A few months back, we upgraded all our CFMX 6 servers to CFMX 6.1. Since that time, we’ve been fighting an ongoing battle with our custom CFMX/Spectra OS-based CMS over what we’ve termed "dodgy objects" in our CODB. These dodgy objects cause the CF web servers which deliver some of our sites to be amazingly unstable. Frankly, it’s driving us nucking futs…
We’ve had Robin Hilliard from RocketBoots to assess our issues and work with us on them. We found several issues, which we have progressively addressed, including:
- a buggy Oracle driver in CFMX 6.1
- previously undiscovered bugs in the Spectra code base (not really news)
- several points of unfriendliness between the Spectra OS code and CFMX 6.1
- a few others less interesting
We don’t have the option to stop using Spectra at this point, so we are having to wrestle with all these issues. The upshot of the whole thing is that management and staff confidence in our system is at a very low ebb and it’s very disheartening for me and the good (and very skilled) people who work for me. Frankly, we need a couple of wins.

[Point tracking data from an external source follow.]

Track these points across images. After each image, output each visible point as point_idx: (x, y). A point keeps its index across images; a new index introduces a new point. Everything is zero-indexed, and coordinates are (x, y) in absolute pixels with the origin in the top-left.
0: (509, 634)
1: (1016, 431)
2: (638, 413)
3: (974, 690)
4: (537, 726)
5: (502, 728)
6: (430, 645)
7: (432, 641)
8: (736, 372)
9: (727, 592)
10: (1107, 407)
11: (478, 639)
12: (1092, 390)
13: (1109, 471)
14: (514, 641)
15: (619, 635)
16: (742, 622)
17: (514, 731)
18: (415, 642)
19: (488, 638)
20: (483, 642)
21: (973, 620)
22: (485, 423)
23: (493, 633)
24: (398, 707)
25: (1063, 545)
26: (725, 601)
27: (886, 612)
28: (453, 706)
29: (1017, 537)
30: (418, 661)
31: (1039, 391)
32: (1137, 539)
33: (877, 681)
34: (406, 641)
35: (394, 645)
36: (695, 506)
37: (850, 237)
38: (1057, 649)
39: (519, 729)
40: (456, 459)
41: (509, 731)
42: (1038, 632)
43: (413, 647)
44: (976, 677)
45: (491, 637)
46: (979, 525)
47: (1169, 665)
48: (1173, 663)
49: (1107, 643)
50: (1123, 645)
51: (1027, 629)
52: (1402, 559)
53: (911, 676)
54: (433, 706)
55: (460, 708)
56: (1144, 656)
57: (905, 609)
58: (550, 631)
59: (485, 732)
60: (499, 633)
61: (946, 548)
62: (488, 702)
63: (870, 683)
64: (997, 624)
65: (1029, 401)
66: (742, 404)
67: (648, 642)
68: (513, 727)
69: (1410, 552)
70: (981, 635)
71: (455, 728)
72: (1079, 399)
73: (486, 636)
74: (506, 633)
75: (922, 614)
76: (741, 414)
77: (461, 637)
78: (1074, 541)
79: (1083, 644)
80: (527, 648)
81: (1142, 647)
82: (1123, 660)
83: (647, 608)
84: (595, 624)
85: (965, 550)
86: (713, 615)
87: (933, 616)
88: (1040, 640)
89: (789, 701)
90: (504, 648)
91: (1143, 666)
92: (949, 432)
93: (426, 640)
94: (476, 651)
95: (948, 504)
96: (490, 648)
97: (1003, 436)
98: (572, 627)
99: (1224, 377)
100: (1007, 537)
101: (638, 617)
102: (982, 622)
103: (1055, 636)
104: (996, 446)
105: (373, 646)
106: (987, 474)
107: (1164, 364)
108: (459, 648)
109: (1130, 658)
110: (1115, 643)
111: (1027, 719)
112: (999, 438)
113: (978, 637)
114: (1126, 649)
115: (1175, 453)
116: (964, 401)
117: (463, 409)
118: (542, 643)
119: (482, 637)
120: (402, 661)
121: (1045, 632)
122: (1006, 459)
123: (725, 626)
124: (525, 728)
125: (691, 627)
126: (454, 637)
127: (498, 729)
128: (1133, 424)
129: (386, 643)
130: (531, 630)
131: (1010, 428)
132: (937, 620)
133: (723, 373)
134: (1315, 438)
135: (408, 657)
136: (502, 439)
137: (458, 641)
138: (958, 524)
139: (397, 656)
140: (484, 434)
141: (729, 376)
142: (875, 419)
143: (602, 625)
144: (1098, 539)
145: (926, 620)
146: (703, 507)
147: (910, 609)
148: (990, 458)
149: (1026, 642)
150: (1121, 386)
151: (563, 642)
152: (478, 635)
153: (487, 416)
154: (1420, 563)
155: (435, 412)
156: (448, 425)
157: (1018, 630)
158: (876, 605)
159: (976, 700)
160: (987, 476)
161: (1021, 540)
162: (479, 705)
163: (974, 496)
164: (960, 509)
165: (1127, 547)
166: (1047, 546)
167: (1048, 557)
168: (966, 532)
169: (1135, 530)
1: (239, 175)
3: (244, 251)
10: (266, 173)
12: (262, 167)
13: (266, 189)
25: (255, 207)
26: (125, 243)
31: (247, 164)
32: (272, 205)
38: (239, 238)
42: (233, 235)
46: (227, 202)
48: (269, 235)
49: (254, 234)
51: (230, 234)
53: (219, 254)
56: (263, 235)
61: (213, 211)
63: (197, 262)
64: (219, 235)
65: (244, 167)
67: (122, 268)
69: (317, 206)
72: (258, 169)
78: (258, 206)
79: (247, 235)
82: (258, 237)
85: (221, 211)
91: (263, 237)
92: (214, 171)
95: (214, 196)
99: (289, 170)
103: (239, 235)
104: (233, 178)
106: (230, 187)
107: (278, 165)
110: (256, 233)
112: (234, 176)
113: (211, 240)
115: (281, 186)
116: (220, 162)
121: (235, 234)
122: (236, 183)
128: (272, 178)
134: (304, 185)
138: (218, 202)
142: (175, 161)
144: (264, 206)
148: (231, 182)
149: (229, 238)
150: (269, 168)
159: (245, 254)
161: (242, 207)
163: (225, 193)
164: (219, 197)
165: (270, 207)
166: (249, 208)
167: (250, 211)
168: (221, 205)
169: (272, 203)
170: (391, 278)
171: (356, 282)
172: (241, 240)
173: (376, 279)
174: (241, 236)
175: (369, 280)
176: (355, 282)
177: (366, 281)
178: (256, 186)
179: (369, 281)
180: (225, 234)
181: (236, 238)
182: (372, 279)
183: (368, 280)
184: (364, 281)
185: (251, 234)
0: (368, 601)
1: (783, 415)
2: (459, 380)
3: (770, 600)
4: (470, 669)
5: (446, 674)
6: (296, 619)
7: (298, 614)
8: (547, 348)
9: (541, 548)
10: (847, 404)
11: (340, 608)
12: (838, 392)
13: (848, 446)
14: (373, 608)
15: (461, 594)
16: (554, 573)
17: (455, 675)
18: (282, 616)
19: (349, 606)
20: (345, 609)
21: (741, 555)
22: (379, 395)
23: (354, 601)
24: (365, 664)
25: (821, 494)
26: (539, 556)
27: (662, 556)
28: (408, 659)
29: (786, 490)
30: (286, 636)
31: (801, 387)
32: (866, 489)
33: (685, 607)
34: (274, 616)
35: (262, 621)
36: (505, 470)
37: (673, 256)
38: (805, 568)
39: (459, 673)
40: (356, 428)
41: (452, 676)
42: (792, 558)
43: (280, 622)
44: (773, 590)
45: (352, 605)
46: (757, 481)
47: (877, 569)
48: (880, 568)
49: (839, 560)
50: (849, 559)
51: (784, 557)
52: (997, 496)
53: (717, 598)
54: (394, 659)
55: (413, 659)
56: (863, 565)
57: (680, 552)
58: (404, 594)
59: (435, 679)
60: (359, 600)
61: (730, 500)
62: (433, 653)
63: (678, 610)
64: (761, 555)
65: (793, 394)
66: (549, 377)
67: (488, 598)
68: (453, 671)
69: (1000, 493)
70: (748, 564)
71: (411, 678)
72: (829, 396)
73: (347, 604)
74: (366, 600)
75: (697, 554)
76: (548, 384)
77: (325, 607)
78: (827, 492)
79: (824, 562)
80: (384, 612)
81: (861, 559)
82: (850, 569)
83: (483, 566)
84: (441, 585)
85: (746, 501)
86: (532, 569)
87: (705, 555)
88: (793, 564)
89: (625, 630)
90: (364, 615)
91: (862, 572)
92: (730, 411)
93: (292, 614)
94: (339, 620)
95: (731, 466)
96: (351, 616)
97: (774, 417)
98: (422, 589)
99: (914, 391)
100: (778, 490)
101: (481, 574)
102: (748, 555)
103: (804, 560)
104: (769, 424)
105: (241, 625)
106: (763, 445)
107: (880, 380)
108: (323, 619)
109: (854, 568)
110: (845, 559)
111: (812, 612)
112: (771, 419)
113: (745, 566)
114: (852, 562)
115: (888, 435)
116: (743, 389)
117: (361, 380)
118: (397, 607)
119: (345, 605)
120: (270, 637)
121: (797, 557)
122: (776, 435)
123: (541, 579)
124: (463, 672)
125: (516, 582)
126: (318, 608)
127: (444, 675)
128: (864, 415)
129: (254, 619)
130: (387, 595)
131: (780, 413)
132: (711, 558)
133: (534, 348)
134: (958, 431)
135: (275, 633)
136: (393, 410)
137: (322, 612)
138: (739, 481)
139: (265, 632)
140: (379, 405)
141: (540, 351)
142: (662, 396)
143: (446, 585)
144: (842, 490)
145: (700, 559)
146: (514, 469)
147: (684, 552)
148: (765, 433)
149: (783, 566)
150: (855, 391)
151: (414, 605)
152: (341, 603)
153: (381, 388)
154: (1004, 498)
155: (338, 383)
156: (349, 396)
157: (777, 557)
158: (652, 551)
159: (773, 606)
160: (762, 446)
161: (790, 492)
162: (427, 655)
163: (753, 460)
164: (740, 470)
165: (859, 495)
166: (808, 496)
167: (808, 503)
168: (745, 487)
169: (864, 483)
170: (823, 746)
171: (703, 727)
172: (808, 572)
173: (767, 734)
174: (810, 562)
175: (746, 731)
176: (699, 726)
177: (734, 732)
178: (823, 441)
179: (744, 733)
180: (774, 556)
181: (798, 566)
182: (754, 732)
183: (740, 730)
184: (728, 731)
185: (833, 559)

What we’re seeing more often than not is a combination of increasing thread count and memory usage on the JRun executable on our servers. At some point there’s a sour spot (i.e. the opposite of sweet spot) where memory usage by the JRun executable and the ability of the executable to get more threads to do work reaches a critical point and JRun craps itself.
As far as we can tell, this critical point is approached progressively over time as the site tries to do work with dodgy data that has been entered by one of our (approximately 500) authors – usually by doing some sort of copy-paste from Word. When things such as Verity or our in-memory caching model try to access data with bad content, the memory usage and thread count creep up until the critical point is met and JRun, as stated, goes off into Lalaland.
We’re doing a bunch of things to try to cover our collective backsides until we can get all our potential solutions in, but it’s a progressive and slightly slow process, especially considering our already overworked team.
Here’s what we’re doing:
- writing a Java class to replace all the Spectra db transaction code (cfa_contentobject, cfa_contentobjectget, etc.)
- making sure our authoring system doesn’t allow dodgy content, especially high-ASCII characters, in the content object data/WDDX
- putting some serious logging in our scheduled tasks (indexing, caching) to see where problems might be occurring
- monitoring just about everything going on on our servers in real time so we can see problems occur
- nursing our servers along in the meantime
We really need a break and some fresh ideas. Anything anyone might have, no matter how out there, is welcome.